▶ _WHAT THE EXERCISE ASKS_
Please rewrite all of the records below with "Tarification" swapped for "Prix", changing nothing else, and leave the pictures out.

▶ _TASK DATA_
+===+

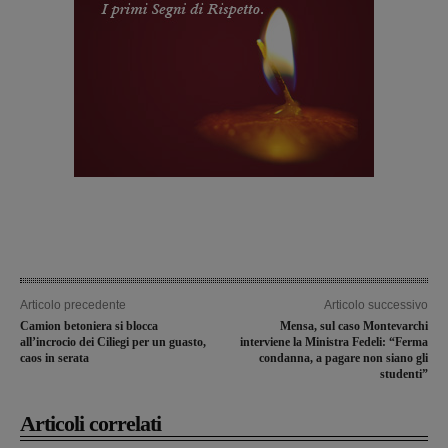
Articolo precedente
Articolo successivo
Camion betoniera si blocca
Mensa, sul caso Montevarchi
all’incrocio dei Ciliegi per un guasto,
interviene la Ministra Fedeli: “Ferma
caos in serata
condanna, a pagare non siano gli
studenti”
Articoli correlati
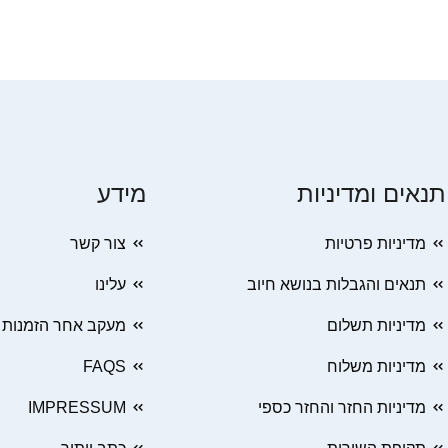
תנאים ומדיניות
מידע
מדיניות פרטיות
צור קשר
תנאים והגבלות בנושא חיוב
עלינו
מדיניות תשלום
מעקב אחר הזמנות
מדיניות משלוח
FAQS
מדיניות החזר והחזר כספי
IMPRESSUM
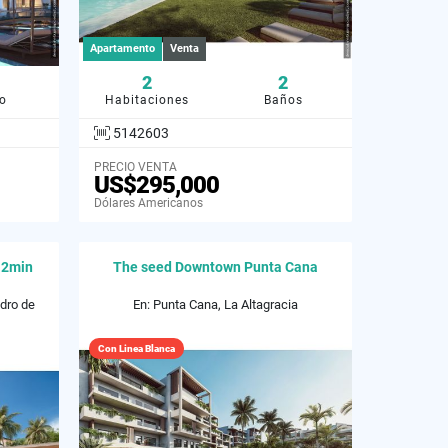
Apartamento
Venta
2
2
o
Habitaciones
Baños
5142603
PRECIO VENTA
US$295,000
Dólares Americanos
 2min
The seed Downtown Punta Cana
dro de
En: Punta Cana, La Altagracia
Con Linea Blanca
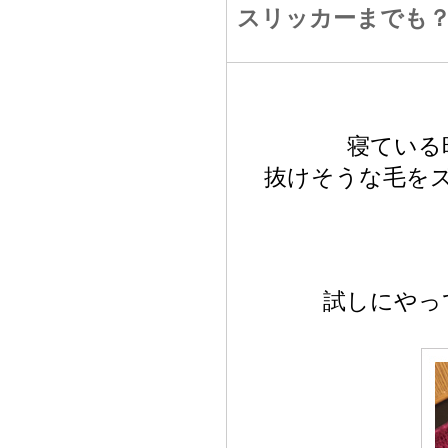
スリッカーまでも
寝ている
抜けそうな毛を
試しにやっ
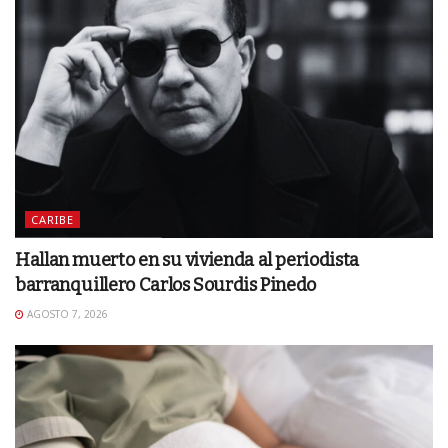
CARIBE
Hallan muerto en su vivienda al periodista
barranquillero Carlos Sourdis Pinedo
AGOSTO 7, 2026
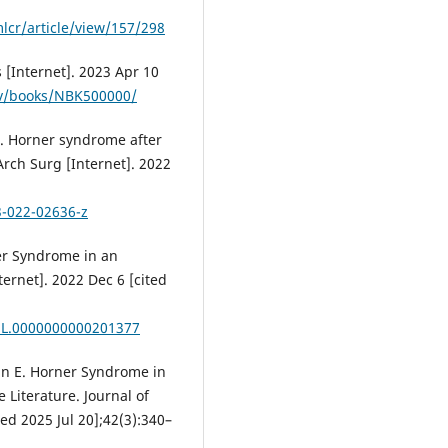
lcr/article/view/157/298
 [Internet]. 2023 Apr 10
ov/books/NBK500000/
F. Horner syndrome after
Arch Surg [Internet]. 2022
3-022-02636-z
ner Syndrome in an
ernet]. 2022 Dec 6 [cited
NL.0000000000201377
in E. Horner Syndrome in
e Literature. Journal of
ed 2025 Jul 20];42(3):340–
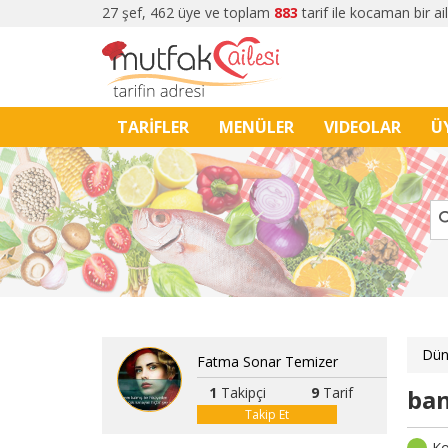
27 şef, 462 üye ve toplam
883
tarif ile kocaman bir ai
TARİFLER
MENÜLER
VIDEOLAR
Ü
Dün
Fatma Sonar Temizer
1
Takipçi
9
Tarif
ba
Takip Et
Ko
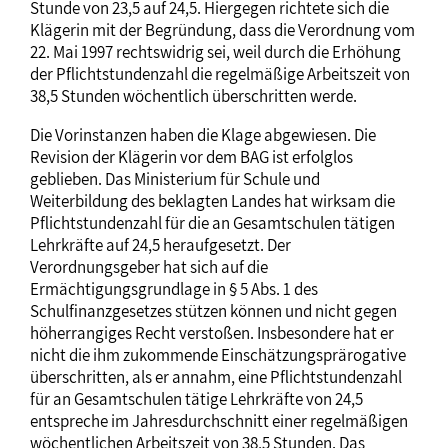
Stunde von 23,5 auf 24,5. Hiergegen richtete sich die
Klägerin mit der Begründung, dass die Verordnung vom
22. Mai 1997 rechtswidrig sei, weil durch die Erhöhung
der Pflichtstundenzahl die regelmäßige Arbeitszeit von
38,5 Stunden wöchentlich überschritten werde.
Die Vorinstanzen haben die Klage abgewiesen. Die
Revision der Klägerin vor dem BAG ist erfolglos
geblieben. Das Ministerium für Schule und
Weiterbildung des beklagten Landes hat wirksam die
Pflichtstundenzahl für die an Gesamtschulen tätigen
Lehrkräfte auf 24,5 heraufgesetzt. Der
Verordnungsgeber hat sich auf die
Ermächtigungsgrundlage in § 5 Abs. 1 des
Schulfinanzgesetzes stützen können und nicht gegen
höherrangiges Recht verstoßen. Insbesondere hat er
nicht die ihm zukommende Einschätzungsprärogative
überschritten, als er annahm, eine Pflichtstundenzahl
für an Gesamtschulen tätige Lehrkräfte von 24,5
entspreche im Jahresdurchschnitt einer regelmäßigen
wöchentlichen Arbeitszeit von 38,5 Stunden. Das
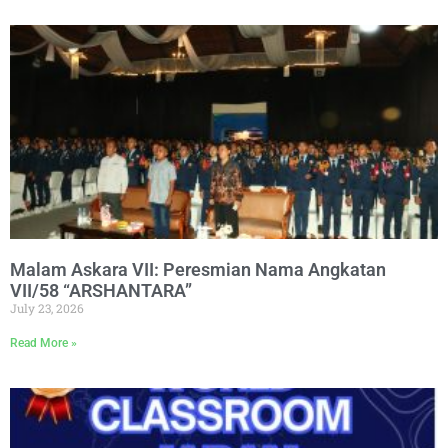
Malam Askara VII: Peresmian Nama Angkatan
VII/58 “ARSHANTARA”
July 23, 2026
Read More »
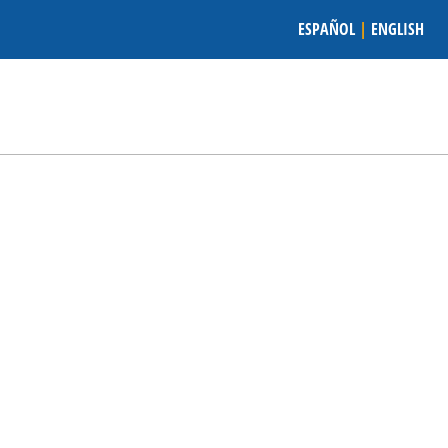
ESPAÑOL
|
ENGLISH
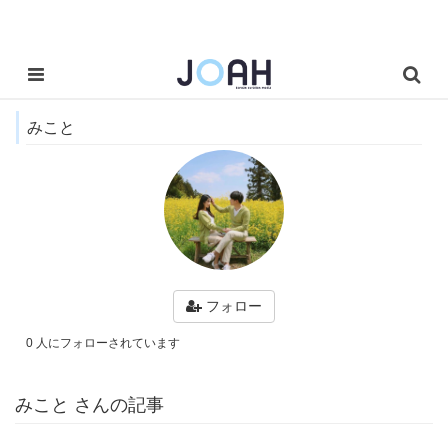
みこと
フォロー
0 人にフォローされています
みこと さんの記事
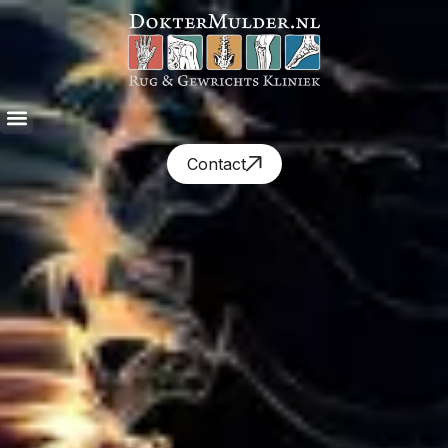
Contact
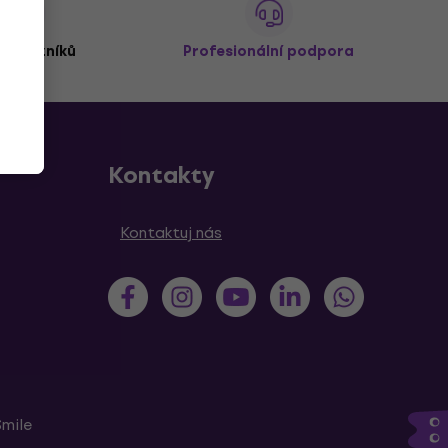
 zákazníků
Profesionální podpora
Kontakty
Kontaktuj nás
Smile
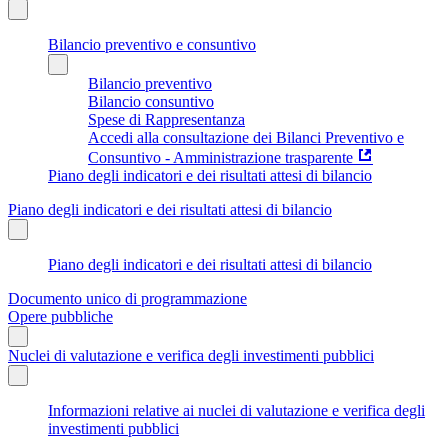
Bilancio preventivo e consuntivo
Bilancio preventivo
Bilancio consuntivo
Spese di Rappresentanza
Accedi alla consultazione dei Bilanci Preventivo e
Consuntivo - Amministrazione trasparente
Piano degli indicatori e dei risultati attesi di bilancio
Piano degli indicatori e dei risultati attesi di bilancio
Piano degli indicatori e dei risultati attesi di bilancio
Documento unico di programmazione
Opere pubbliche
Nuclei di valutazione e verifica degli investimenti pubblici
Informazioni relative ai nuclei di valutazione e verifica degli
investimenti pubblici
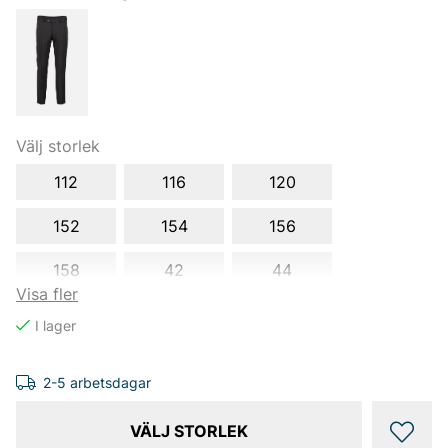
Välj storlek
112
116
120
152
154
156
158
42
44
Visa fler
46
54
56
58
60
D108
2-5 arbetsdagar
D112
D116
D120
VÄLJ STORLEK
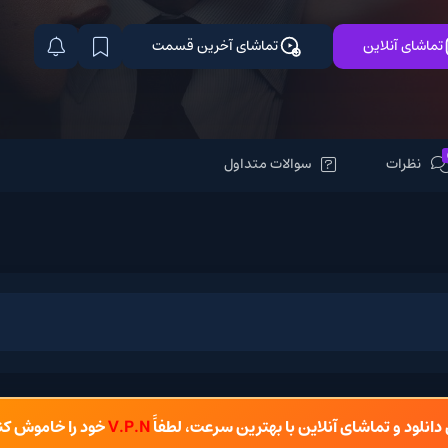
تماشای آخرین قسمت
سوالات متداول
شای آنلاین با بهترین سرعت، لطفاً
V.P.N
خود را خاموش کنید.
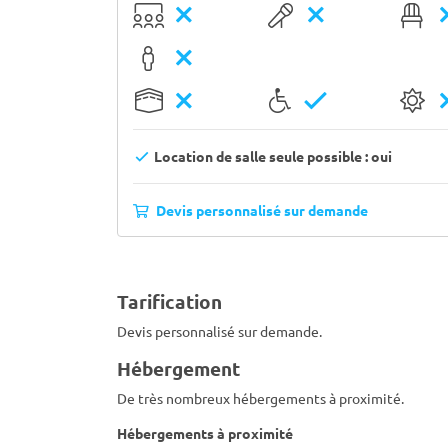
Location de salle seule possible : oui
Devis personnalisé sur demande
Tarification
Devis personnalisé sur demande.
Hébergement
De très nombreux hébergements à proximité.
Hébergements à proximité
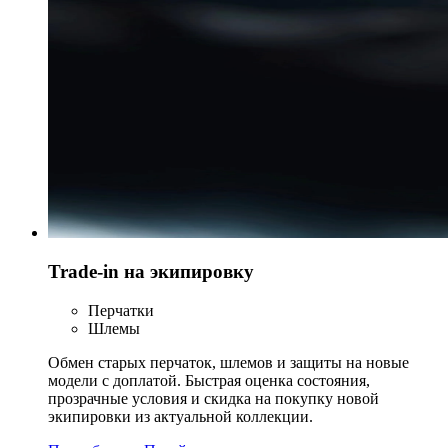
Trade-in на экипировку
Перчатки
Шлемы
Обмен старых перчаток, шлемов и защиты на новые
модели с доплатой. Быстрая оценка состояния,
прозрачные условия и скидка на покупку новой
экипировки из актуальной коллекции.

+===+

▶ _WRITTEN RESPONSE_
Articolo precedente
Articolo successivo
Camion betoniera si blocca
Mensa, sul caso Montevarchi
all’incrocio dei Ciliegi per un guasto,
interviene la Ministra Fedeli: “Ferma
caos in serata
condanna, a pagare non siano gli
studenti”
Articoli correlati
תנאים ומדיניות
מידע
מדיניות פרטיות
צור קשר
תנאים והגבלות בנושא חיוב
עלינו
מדיניות תשלום
מעקב אחר הזמנות
מדיניות משלוח
FAQS
מדיניות החזר והחזר כספי
IMPRESSUM
Apartamento
Venta
2
2
o
Habitaciones
Baños
5142603
PRECIO VENTA
US$295,000
Dólares Americanos
 2min
The seed Downtown Punta Cana
dro de
En: Punta Cana, La Altagracia
Con Linea Blanca
スリッカーまでも
寝ている
抜けそうな毛を
試しにやっ
CARIBE
Hallan muerto en su vivienda al periodista
barranquillero Carlos Sourdis Pinedo
AGOSTO 7, 2026
lcr/article/view/157/298
 [Internet]. 2023 Apr 10
ov/books/NBK500000/
F. Horner syndrome after
Arch Surg [Internet]. 2022
3-022-02636-z
ner Syndrome in an
ernet]. 2022 Dec 6 [cited
NL.0000000000201377
in E. Horner Syndrome in
e Literature. Journal of
ed 2025 Jul 20];42(3):340–
27 şef, 462 üye ve toplam
883
tarif ile kocaman bir ai
TARİFLER
MENÜLER
VIDEOLAR
Ü
Dün
Fatma Sonar Temizer
1
Takipçi
9
Tarif
ba
Takip Et
Ko
Stunde von 23,5 auf 24,5. Hiergegen richtete sich die
Klägerin mit der Begründung, dass die Verordnung vom
22. Mai 1997 rechtswidrig sei, weil durch die Erhöhung
der Pflichtstundenzahl die regelmäßige Arbeitszeit von
38,5 Stunden wöchentlich überschritten werde.
Die Vorinstanzen haben die Klage abgewiesen. Die
Revision der Klägerin vor dem BAG ist erfolglos
geblieben. Das Ministerium für Schule und
Weiterbildung des beklagten Landes hat wirksam die
Pflichtstundenzahl für die an Gesamtschulen tätigen
Lehrkräfte auf 24,5 heraufgesetzt. Der
Verordnungsgeber hat sich auf die
Ermächtigungsgrundlage in § 5 Abs. 1 des
Schulfinanzgesetzes stützen können und nicht gegen
höherrangiges Recht verstoßen. Insbesondere hat er
nicht die ihm zukommende Einschätzungsprärogative
überschritten, als er annahm, eine Pflichtstundenzahl
für an Gesamtschulen tätige Lehrkräfte von 24,5
entspreche im Jahresdurchschnitt einer regelmäßigen
wöchentlichen Arbeitszeit von 38,5 Stunden. Das
Malam Askara VII: Peresmian Nama Angkatan
VII/58 “ARSHANTARA”
July 23, 2026
Read More »
ESPAÑOL
|
ENGLISH
みこと
フォロー
0 人にフォローされています
みこと さんの記事
Contact
 zákazníků
Profesionální podpora
Kontakty
Kontaktuj nás
Smile
Bilancio preventivo e consuntivo
Bilancio preventivo
Bilancio consuntivo
Spese di Rappresentanza
Accedi alla consultazione dei Bilanci Preventivo e
Consuntivo - Amministrazione trasparente
Piano degli indicatori e dei risultati attesi di bilancio
Piano degli indicatori e dei risultati attesi di bilancio
Piano degli indicatori e dei risultati attesi di bilancio
Documento unico di programmazione
Opere pubbliche
Nuclei di valutazione e verifica degli investimenti pubblici
Informazioni relative ai nuclei di valutazione e verifica degli
investimenti pubblici
Välj storlek
112
116
120
152
154
156
158
42
44
Visa fler
46
54
56
58
60
D108
2-5 arbetsdagar
D112
D116
D120
VÄLJ STORLEK
تماشای آخرین قسمت
سوالات متداول
شای آنلاین با بهترین سرعت، لطفاً
V.P.N
خود را خاموش کنید.
Location de salle seule possible : oui
Devis personnalisé sur demande
Prix
Devis personnalisé sur demande.
Hébergement
De très nombreux hébergements à proximité.
Hébergements à proximité
Trade-in на экипировку
Перчатки
Шлемы
Обмен старых перчаток, шлемов и защиты на новые
модели с доплатой. Быстрая оценка состояния,
прозрачные условия и скидка на покупку новой
экипировки из актуальной коллекции.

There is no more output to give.